If I feel there’s a risk of tracking mud, dirt, dog poo, or anything else into my own or anyone’s house, I will take my shoes off before entering. As in, while I’m still out on the porch, and my shoes will typically be left outside until I either leave or get a chance to clean them. Leaving a visible trail of stuff from your shoes is considered rude around here, and the owner of the home would not be out of place in pointing it out. (The owner of the shoes, had they any manners at all, would be mortified that they had not checked their shoes before walking in and would quickly apologize while immediately removing their shoes and asking the owner where they could be put.)

I think I give my feet a quick wipe on the ever-present doormat as a matter of course when I enter a home - my own or someone else’s. I’ll have to pay attention to myself to be sure, though - I think it’s totally automatic.

I have another question-if you’re going to spend upwards of thousands of dollars on your floors and carpet, why wouldn’t you get something that stands up to everyday wear and tear?

i can’t imagine wearing shoes inside all of the time. then again, that might be because i’m from new england, and right now, wearing shoes inside would just track snow, salt, sand, water, and other ickyness everywhere. even during the summer, though, i usually take off my shoes at someone’s house. probably be in stocking feet, but shoes? i mean, i would never force someone to take off their shoes, but i can’t imagine it being comfortable. i usually just kick off my shoes when i get inside, and then shove them back on when i leave. but whatever. if shod feet are your cup of tea, ok.

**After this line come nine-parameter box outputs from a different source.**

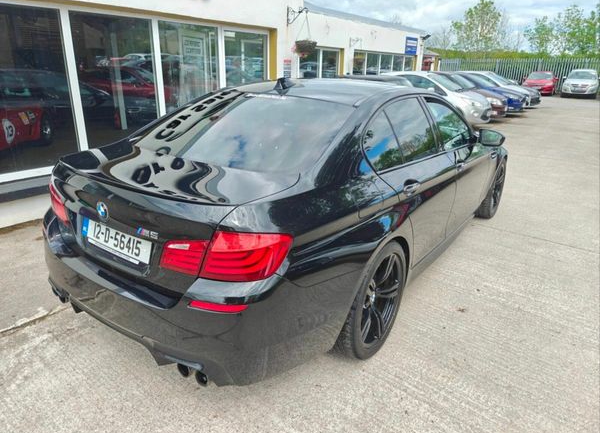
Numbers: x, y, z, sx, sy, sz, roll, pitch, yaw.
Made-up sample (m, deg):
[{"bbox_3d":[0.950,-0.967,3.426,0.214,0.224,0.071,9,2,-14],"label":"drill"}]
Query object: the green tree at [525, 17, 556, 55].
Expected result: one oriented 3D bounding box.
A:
[{"bbox_3d":[24.374,-17.083,43.167,3.300,6.810,3.300,12,22,25],"label":"green tree"}]

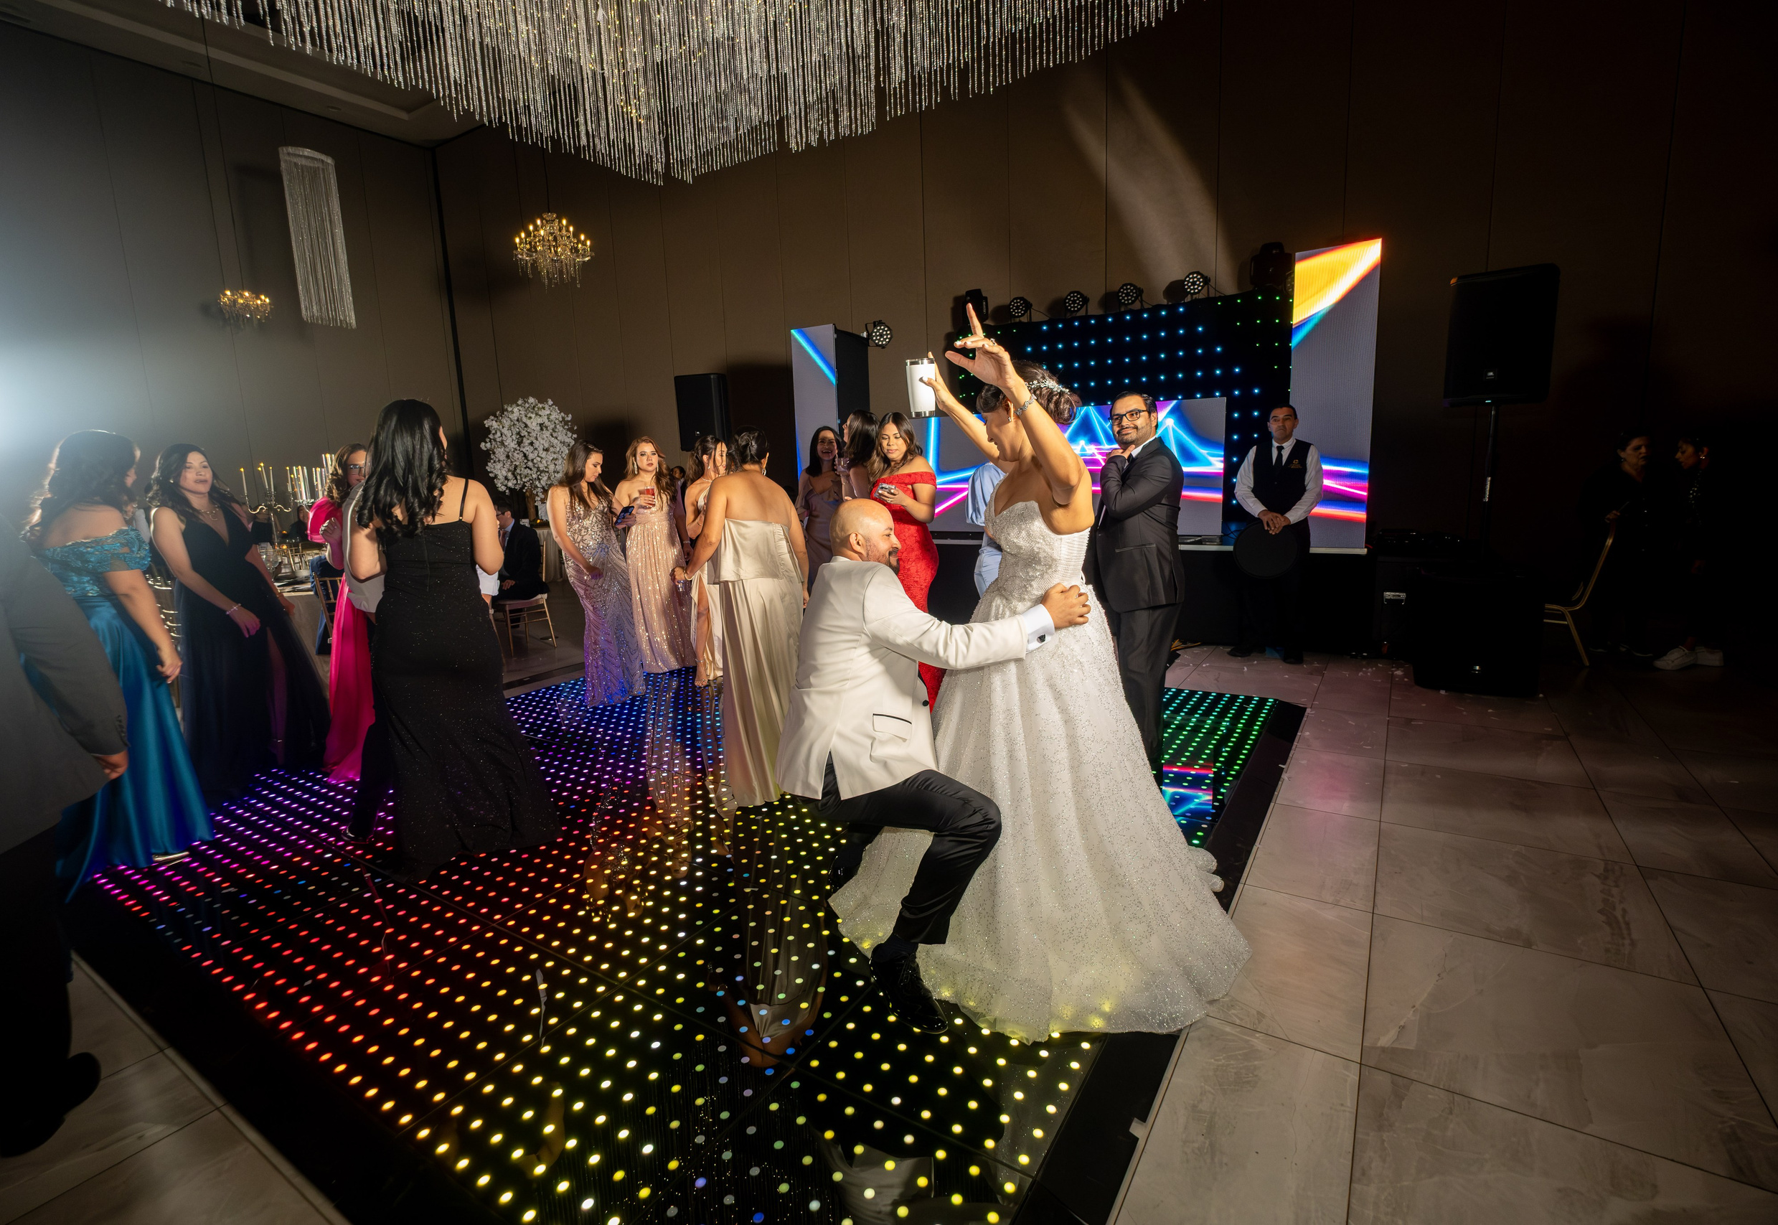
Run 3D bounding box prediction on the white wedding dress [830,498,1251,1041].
[{"bbox_3d":[0.432,0.301,2.517,1.220,1.320,1.150,-4,10,-11],"label":"white wedding dress"}]

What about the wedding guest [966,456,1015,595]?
[{"bbox_3d":[0.615,-0.156,3.990,0.500,1.680,0.380,-5,11,-17],"label":"wedding guest"}]

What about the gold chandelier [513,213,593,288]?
[{"bbox_3d":[-3.626,-3.909,8.813,0.790,0.740,0.790,4,12,32],"label":"gold chandelier"}]

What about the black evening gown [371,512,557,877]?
[{"bbox_3d":[-1.665,0.246,3.111,0.550,1.300,0.560,-8,12,-29],"label":"black evening gown"}]

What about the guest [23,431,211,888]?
[{"bbox_3d":[-2.896,0.169,3.039,0.500,1.640,0.540,3,11,26],"label":"guest"}]

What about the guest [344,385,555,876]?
[{"bbox_3d":[-1.673,0.073,3.092,0.680,1.690,0.560,-7,11,-26],"label":"guest"}]

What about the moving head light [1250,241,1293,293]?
[{"bbox_3d":[3.077,-2.763,6.554,0.310,0.370,0.280,4,12,32],"label":"moving head light"}]

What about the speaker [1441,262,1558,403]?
[{"bbox_3d":[3.573,-1.583,4.794,0.450,0.705,0.380,4,11,32],"label":"speaker"}]

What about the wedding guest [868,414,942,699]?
[{"bbox_3d":[0.035,-0.138,4.040,0.460,1.670,0.380,5,13,36],"label":"wedding guest"}]

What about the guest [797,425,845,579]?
[{"bbox_3d":[-0.418,-0.443,5.792,0.460,1.709,0.360,-5,10,-14],"label":"guest"}]

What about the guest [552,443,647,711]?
[{"bbox_3d":[-1.841,-0.253,5.175,0.460,1.630,0.460,8,14,43],"label":"guest"}]

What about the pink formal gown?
[{"bbox_3d":[-2.477,0.117,4.015,0.480,1.360,0.520,4,11,33],"label":"pink formal gown"}]

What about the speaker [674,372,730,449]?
[{"bbox_3d":[-1.794,-1.933,7.849,0.430,0.700,0.360,1,11,17],"label":"speaker"}]

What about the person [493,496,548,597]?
[{"bbox_3d":[-3.262,-0.269,6.653,0.480,1.270,0.760,4,12,32],"label":"person"}]

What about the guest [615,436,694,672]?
[{"bbox_3d":[-1.717,-0.421,5.939,0.500,1.680,0.420,-4,10,-11],"label":"guest"}]

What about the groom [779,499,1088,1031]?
[{"bbox_3d":[0.102,0.330,2.398,0.800,1.330,0.760,-6,11,-21],"label":"groom"}]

I hate wearing shoes. I would go without them all the time if the outdoors were more accomodating. I go barefoot or socked, depending on the season and the state of my feet, when I’m in my apartment, my parents’ house, and my close friends’ houses/apartments. I find it weird when friends leave shoes on at my house–before my BF was my BF, he used to do this from time to time and I always felt like it must be terribly uncomfortable.

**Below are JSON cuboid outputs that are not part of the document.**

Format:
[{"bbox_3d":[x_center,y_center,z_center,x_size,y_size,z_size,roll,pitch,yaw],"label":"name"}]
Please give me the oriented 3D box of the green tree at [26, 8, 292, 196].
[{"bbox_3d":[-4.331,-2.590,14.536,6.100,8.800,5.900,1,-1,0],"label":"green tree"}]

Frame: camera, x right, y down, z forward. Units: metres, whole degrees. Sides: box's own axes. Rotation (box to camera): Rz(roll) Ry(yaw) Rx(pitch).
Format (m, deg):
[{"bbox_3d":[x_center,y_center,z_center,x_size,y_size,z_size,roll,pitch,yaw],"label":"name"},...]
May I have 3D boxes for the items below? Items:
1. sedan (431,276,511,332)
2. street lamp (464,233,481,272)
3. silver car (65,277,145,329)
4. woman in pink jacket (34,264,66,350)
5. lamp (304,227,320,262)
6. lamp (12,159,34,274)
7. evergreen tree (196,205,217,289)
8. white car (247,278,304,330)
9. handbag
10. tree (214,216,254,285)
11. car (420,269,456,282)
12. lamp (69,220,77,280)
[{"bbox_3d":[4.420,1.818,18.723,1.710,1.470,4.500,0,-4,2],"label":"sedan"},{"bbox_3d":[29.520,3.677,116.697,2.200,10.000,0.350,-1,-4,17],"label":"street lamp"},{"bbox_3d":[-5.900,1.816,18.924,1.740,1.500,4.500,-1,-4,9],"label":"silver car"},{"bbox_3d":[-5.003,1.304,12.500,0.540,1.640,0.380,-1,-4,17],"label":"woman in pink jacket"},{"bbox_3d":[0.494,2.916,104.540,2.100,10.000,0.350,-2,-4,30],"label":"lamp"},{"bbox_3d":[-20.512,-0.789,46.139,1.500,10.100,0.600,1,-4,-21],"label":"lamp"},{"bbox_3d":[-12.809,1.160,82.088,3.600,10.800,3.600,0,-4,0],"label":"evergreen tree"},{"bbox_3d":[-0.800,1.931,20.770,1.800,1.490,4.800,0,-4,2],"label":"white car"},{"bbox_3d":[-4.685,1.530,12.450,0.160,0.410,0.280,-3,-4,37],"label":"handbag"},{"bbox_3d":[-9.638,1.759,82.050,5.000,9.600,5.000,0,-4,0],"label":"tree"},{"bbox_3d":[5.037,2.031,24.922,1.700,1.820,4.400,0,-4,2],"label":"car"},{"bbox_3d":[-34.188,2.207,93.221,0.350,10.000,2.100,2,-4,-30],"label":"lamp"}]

For the same reason (implication of a certain degree of familiarity), I consider it rude to take my shoes off in any house that hasn’t been opened up to me as a sort of home–refrigerator privileges, free range of the house, etc. In places where that’s not the case, I only take my shoes off when bidden to do so for the sake of the floors.

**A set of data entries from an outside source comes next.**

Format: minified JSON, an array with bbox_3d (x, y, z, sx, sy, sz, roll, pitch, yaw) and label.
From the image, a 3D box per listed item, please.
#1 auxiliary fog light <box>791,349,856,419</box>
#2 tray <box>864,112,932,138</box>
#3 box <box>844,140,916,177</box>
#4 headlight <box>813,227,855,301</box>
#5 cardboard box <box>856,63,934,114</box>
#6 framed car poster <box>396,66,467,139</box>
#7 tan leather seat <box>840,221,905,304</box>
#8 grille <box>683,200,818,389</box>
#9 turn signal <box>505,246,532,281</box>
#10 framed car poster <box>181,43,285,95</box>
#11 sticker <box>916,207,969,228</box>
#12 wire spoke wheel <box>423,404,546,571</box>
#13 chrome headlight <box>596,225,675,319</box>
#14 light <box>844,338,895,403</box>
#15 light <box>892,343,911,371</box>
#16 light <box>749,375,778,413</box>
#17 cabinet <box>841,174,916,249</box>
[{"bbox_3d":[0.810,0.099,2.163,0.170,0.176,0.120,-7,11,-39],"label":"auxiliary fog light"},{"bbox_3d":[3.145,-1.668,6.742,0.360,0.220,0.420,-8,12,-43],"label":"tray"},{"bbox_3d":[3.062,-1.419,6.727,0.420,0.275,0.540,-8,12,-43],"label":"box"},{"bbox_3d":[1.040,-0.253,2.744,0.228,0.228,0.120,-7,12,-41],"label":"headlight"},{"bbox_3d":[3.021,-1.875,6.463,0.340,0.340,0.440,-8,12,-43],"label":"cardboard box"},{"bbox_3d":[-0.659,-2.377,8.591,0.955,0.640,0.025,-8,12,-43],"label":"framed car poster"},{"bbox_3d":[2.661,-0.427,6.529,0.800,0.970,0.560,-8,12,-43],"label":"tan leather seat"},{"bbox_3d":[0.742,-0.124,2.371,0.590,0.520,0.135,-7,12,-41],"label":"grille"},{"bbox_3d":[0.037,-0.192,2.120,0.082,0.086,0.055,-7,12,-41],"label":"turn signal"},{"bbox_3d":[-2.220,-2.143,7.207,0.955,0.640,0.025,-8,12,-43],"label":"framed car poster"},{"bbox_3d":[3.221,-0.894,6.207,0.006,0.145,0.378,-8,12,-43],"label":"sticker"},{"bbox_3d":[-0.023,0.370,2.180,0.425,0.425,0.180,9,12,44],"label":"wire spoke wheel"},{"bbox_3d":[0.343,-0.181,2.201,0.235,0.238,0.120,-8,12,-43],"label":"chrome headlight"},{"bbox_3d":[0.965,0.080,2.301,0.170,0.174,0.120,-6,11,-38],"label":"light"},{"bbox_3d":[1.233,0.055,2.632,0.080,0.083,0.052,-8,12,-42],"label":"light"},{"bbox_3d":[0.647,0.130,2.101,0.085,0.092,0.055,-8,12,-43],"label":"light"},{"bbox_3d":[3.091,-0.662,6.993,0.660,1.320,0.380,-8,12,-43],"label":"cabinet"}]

I don’t have a problem with being asked to take my shoes off, but I can see how people might. I do find it a little weird to host a party and stipulate on the invitations that shoes aren’t allowed–to me it seems like forcing a degree of familiarity that might not be warranted for everybody present. Although I must say: kudos to them for mentioning it up front rather than springing it on people at the door when they might not be prepared (smelly feet, embarrassing toenail fungus, old socks, etc.)